The representation of ice cloud optical properties in climate models has long been a difficult problem. Very different ice cloud optical property parameterization schemes developed based on different assumptions of ice particle shape habits, particle size distributions, and surface roughness conditions are used in various models. However, how simulated climate variables are affected by the ice cloud optical property parameterization is unclear, especially for the global cloud radiative effect and the surface temperature.

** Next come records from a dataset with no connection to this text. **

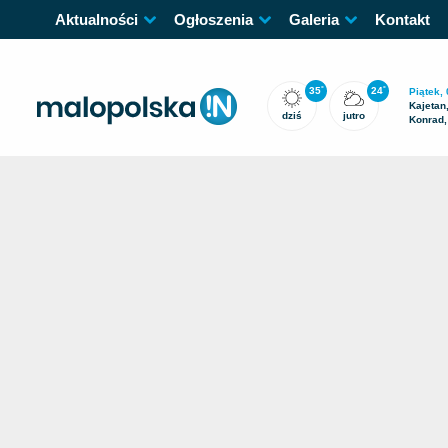
Aktualności
Ogłoszenia
Galeria
Kontakt
35
24
°
°
Piątek, 
Kajetan
dziś
jutro
Konrad,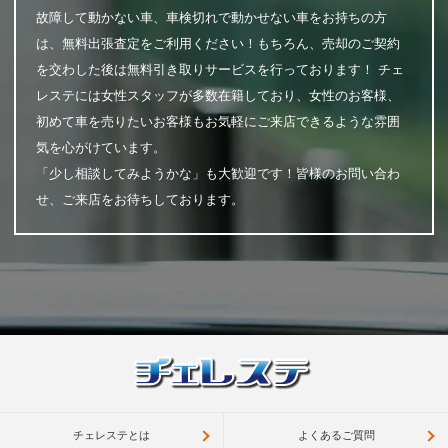
故障して動かない車、車検切れで動かせない車をお持ちの方
は、無料出張査定をご利用ください！もちろん、売却のご契約
を交わした後は無料引き取りサービスを行っております！ チェ
レステには女性スタッフが多数在籍しており、女性のお客様、
初めて車を売りたいお客様もお気軽にご来店できるような雰囲
気を心がけています。
「少し相談してみようかな」も大歓迎です！皆様のお問い合わ
せ、ご来店をお待ちしております。
チェレステとは
よくあるご質問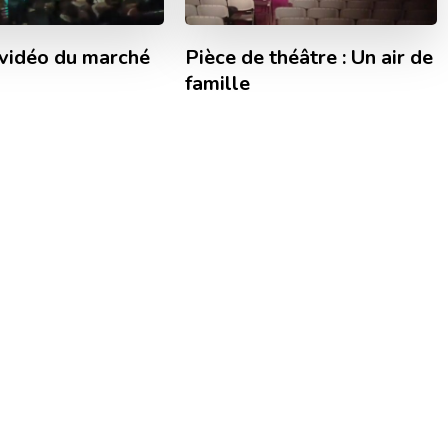
vidéo du marché
Pièce de théâtre : Un air de
famille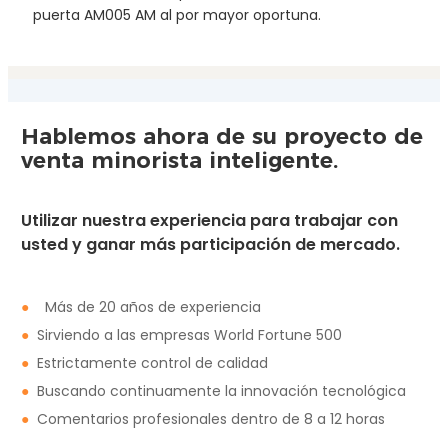
puerta AM005 AM al por mayor oportuna.
Hablemos ahora de su proyecto de
venta minorista inteligente.
Utilizar nuestra experiencia para trabajar con
usted y ganar más participación de mercado.
●
Más de 20 años de experiencia
●
Sirviendo a las empresas World Fortune 500
●
Estrictamente control de calidad
●
Buscando continuamente la innovación tecnológica
●
Comentarios profesionales dentro de 8 a 12 horas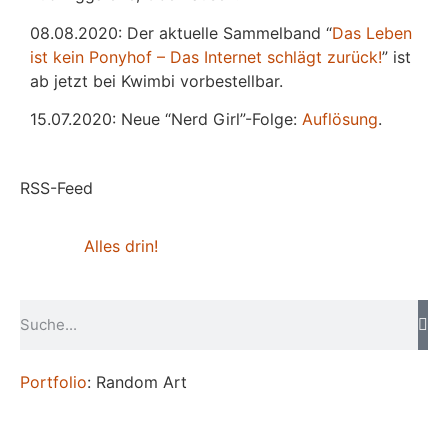
08.08.2020: Der aktuelle Sammelband “
Das
L
eben
ist kein Ponyhof – Das Internet schlägt zurück!
” ist
ab jetzt bei Kwimbi vorbestellbar.
15.07.2020: Neue “Nerd Girl”-Folge:
Auflösung
.
RSS-Feed
Alles drin!
Portfolio
: Random Art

The Innovation Team for Ocean-Land-Atmosphere Interaction and Global Effect of the Southern Marine Science and Engineering Guangdong Laboratory (Zhuhai) first fills the gap to identify the diverse impacts of ice cloud optical property parameterization on global cloud radiative effects and surface temperature simulations. A total of five ice cloud optical property parameterization schemes including three based on the ice habit mixtures suitable for general ice clouds (GHM), mid-latitude synoptic ice clouds (MLC), and tropical deep convective ice clouds (TDC), and two based on single ice habits namely smooth hexagonal column (SCN) and severely roughened column aggregate (ASC), were developed under a same framework and implemented in the National Center for Atmospheric Research Community Atmospheric Model version 5. A series of atmosphere-only climate simulations were carried out for each of the five cases with different ice parameterizations. The differences in the simulated top of the atmosphere shortwave and longwave cloud radiative effects (CREs) were evaluated, and the global averaged net CRE differences among the various cases range from −1.93 to 1.03 Wm−2, which is comparable in magnitude to the radiative effect induced by doubling CO2 amount. The corresponding changes in simulated surface temperature were found to be most prominent on continental regions which amount to 1 to 2 degrees in Kelvin. The results emphasized the importance of choosing a reasonable ice cloud optical property parameterization in climate simulations, especially when the results from multiple different GCMs were intercompared.
The results obtained were accepted for publication in Scientific Reports (IF: 4.38) in June 2022, entitled “Diverse cloud radiative effects and global surface temperature simulations induced by different ice cloud optical property parameterizations”. Team member Dr. Bingqi Yi, Associate Professor of the School of Atmospheric Sciences, Sun Yat-sen University, is the first and corresponding author of the article. This study was partially supported by the research grants from the National Natural Science Foundation of China, the Natural Science Foundation of Guangdong Province, the Pearl River Talents Program of Department of Science and Technology of Guangdong Province, and the funding to the innovation teams of the Southern Marine Science and Engineering Guangdong Laboratory (Zhuhai).
Figure 1. Simulated annual averaged surface temperature for the GHM case (a) and the corresponding differences between MLC, TDC, ASC, SCN, and GHM cases (b-e). Units: K. Stippled areas indicate the statistically significant differences at the 95% confidence level.